When we get home, there is a human visitor—a member of the family, and she brought that fun Maggie dog with her. I romp vigorously in circles around the visitors. Maggie wants to play chase, which is my favorite thing. Game on. We go round and round the yard, through the trees and up the stairs. We take a few laps through the house, making great leaps over the back of the couch, through the kitchen, in and out of people’s legs, up onto the back of a chair, bounce off the wall and around again. It’s invigorating and we bark a happy bark to keep the game going. There is much yelping and leaping out of the way by the humans, and then we find that the dog door is blocked, keeping us outside. First, we watch the humans through the windows, pressing our noses against the glass. We stop on the upper deck to catch our breath, looking out into the woods. Maggie admires the bounty of squirrels and forest smells that is my life. I know she is jealous. I can’t help but feel a little sorry for her situation as a city dog. But she lets me know that city squirrels are bigger and slower than mountain squirrels, so she isn’t without excitement. Plus, there is the occasional thrill of a trespassing cat. We sit like that, panting, and then patrol the fence line together, each interpreting the scents. It’s companionable and pleasant. We eat some snow, letting the cold crystals melt in our mouths and then it’s time for our visitors to leave.

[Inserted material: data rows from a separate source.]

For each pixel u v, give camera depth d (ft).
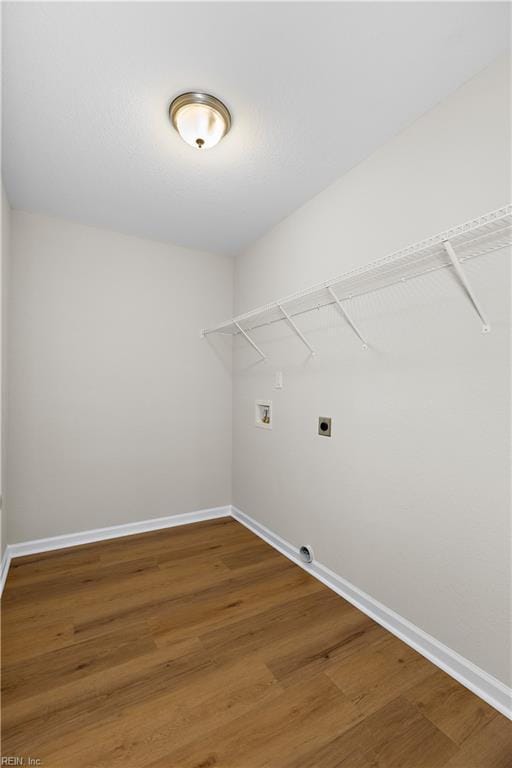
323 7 3.66
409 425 5.24
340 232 6.57
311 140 5.61
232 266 10.61
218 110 4.86
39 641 5.18
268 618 5.76
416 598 5.11
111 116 5.11
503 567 4.15
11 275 7.69
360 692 4.35
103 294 8.77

I get lots of goodbye head pats and ear scratches, and Maggie and I share a thorough sniffing all over—something to post to memory until we meet again.
After my dinner, which also contains warm pork chop pan drippings mixed in with my kibble, my tummy is full and warm. I am tuckered out from my busy, exciting day. I am invited to join my humans on the big bed. It is soft and warm. The lady’s side gives me enough room to sleep comfortably at the bottom of the bed, my head on her feet, so I settle in for slumber, my paws crossed daintily.
I fall asleep fast and hard, my dreams filled with the sights, sounds and sensations of my best dog day ever! And I woof a little in content slumber. What I have described here is our Lab/mix shelter pup Daisy’s best day and it has actually played out just like this. I often write about her naughty antics, but she is a beloved canine member of the family and is sweet and affectionate, as well as rambunctious. I hope she often sees her everyday experiences living with us as her Best Days Ever!